Comme dans le cas du Kosovo, la façon de dénommer les protagonistes montre le type d’implication d’autres acteurs dans les événements : le 4 février 2006, Le Monde reprend une déclaration du ministre de l’économie, Thierry Breton, qui définit Mittal comme « une entreprise européenne qui a son siège aux Pays-Bas » et « qui fait une OPA sur une autre entreprise européenne qui a son siège à Luxembourg ». Au contraire, pour les adeptes du patriotisme économique, il faut défendre « le brave soldat sidérurgique Arcelor contre le pirate des mers du Sud Mittal » (5 janvier 2006).

L’offre publique d’achat, définie comme une occurrence de la guerre économique détermine également l’identité de ses protagonistes et la qualité de leurs actions en fonction des alliances réalisées pendant la « bataille ». Le 4 février 2006 Le Monde considère que « le soutien de ThyssenKrupp au groupe indien illustre les difficultés du couple franco-allemand » et qualifie ce soutien comme une « trahison ». Les données économiques apportées pour expliquer la décision du groupe allemand semblent mettre en opposition intérêts financiers et normes éthiques.

Selon le modèle de la guerre, la mobilisation économique représente une forme d’expression de l’appartenance. Ainsi, le débat sur le projet de loi qui doit transposer en droit français la directive européenne concernant les OPA 258 , mis en relations avec l’annonce de Mittal Steel, devient la « polémique sur le rachat de groupes français par des entreprises étrangères » (4 mars 2006). On construit ainsi une image « agressive » des entreprises étrangères qui « attaquent » les entreprises françaises et on utilise le terme « OPAbles » (4 mars 2006) ou « opéables » (18 mars 2006) pour désigner des entreprises du CAC 40 susceptibles d’être de nouvelle « victimes » : Casino, Vivendi, Danone ou encore Thompson. « La vulnérabilité des groupes français inquiète le Parlement », titre « Le Monde » en créant un lien entre l’affaire Mittal/Arcelor et l’intérêt de parlementaires pour les discussions sur ce projet de loi. « Le gouvernement et la majorité s’accordent sur les mesures anti-OPA », annonce également le journal le 8 mars qui nous informe, une semaine plus tard, que « Les patrons sont favorables à un patriotisme offensif » (15 mars 2006).

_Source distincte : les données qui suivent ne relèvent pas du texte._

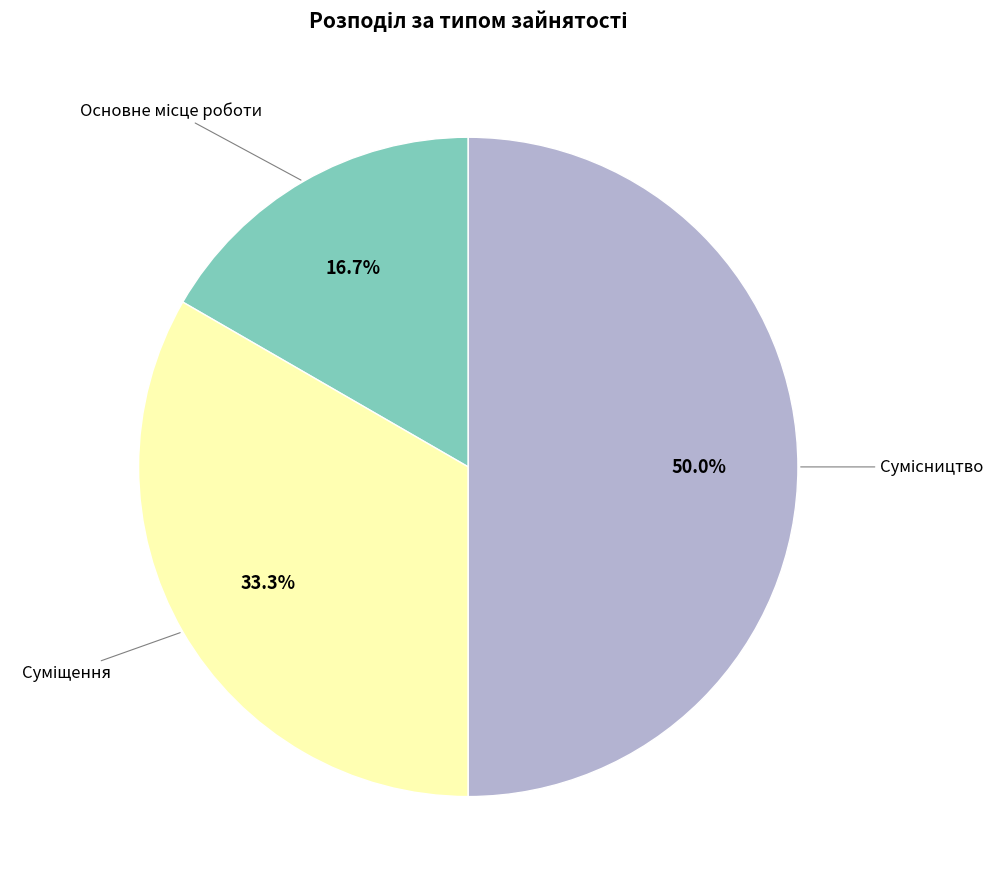

How many slices are in this pie chart?

3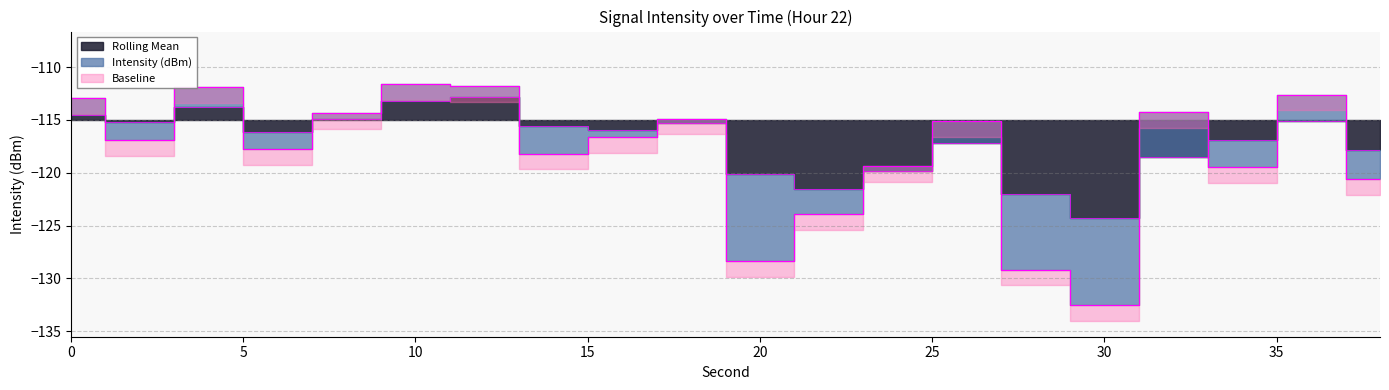

True or false: Intensity (dBm) has a value of -114.4 at 8.

True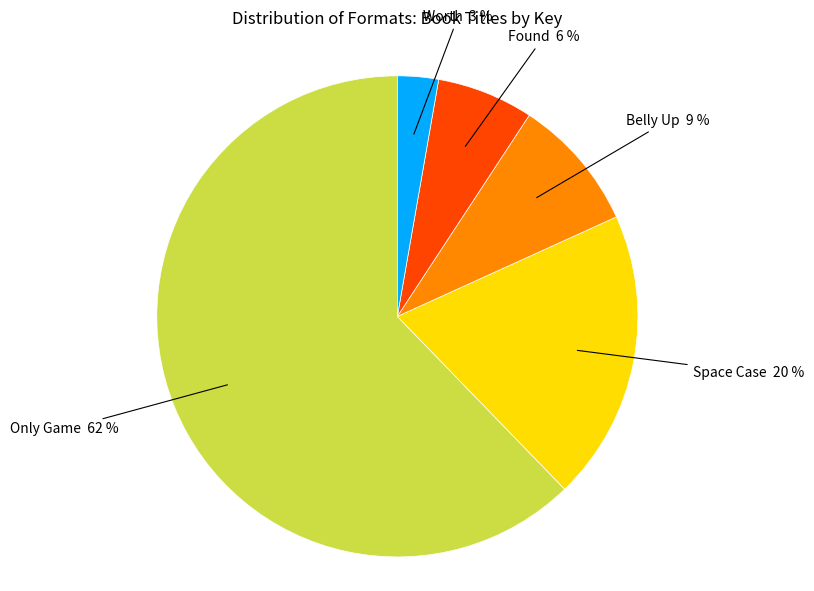

To the nearest percent, what is the difference between the largest and smallest slice percentages?

59%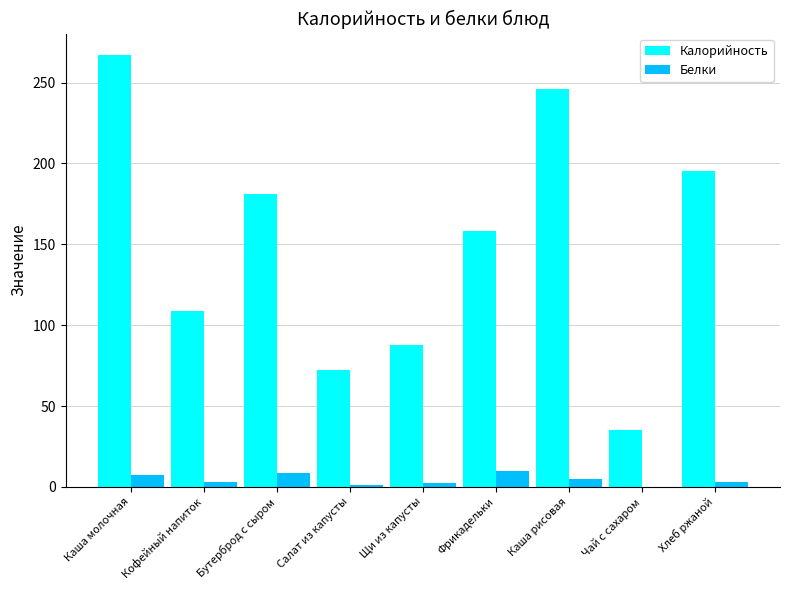

How many distinct data groups are displayed?

2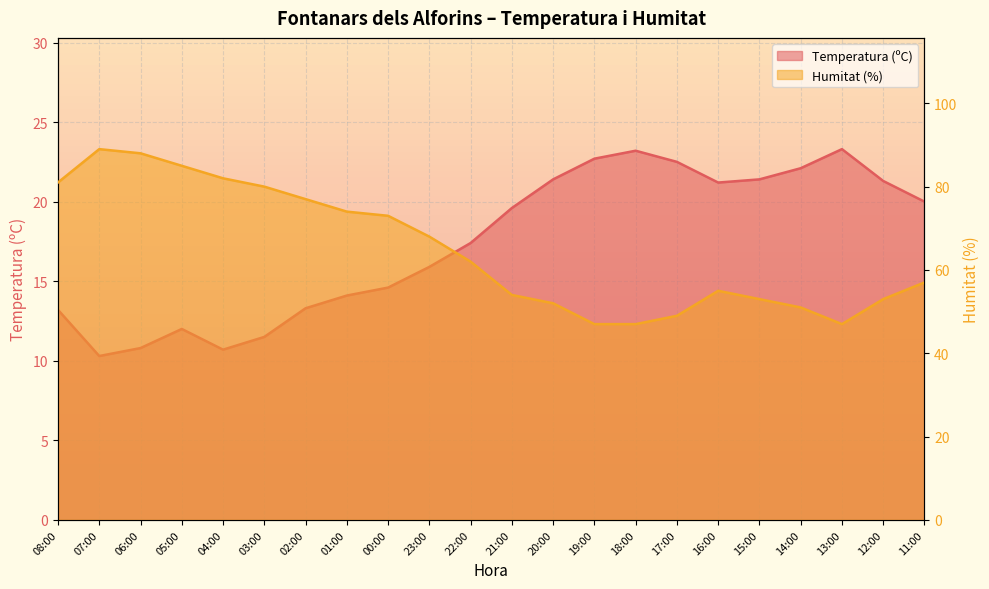

At which label does Humitat (%) reach its minimum?

19:00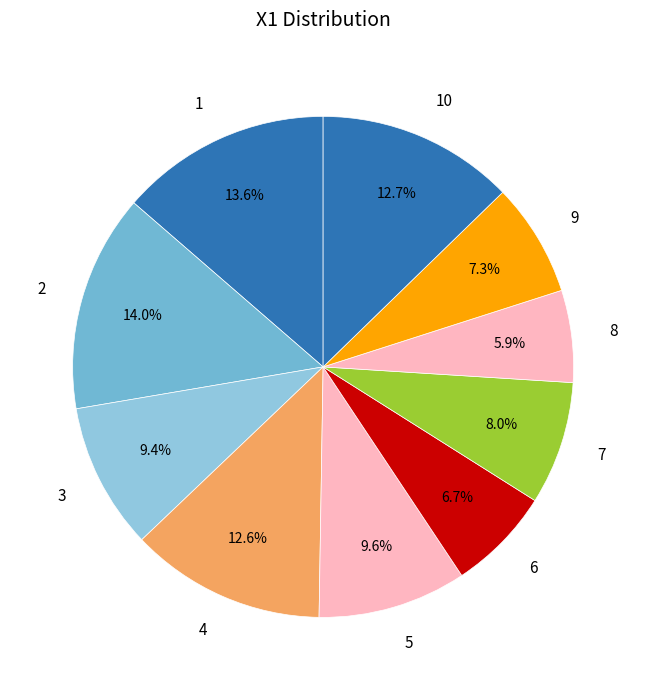

Do 5 and 6 together represent more than half of the pie?

No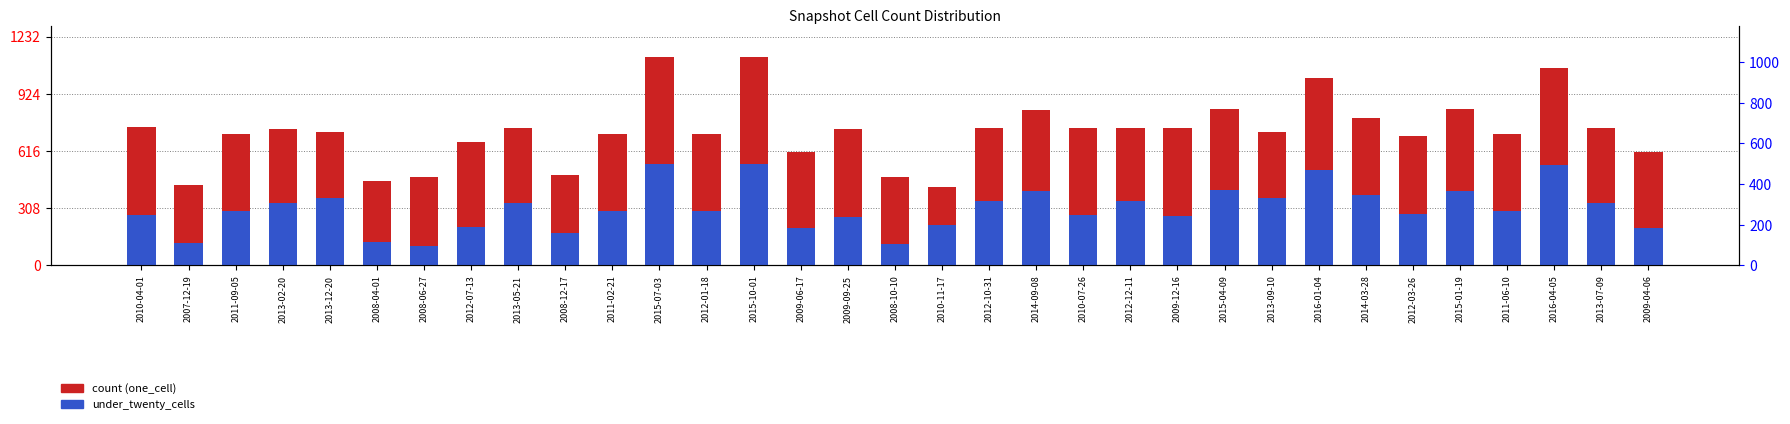

What is the label of the 18th bar from the left?

2010-11-17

Le thème du patriotisme est d’ailleurs employé à plusieurs reprises dans le discours médiaté concernant l’événement. « Le débat sur le patriotisme économique et les OPA s’amplifie », note Le Monde le 4 mars 2006. Les principaux sujets abordés dans ce contexte sont le rôle de l’Etat dans la régulation économique et le rapport entre « patriotisme économique » et mondialisation.

Notes
256.

  Le 16 janvier 1999, 40 corps sont trouvés dans un village albanais Racak, dans la province de Kosovo ; l’identité des victimes, les conditions la responsabilité de leur mort, ont été des informations largement commentées dans les médias à l’époque.

257.

Les différentes formes de ce mot enregistrées dans les textes analysés mettent en évidence, selon nous, le caractère novateur du terme « Kosovar » qui n’a pas acquis encore un statut « stable » dans la langue française

258.

Après quatorze ans de débats, l’Union européenne adopte le 21 avril 2004 les règles minimales communes aux Etats membres en matière d’offres publiques d’achat.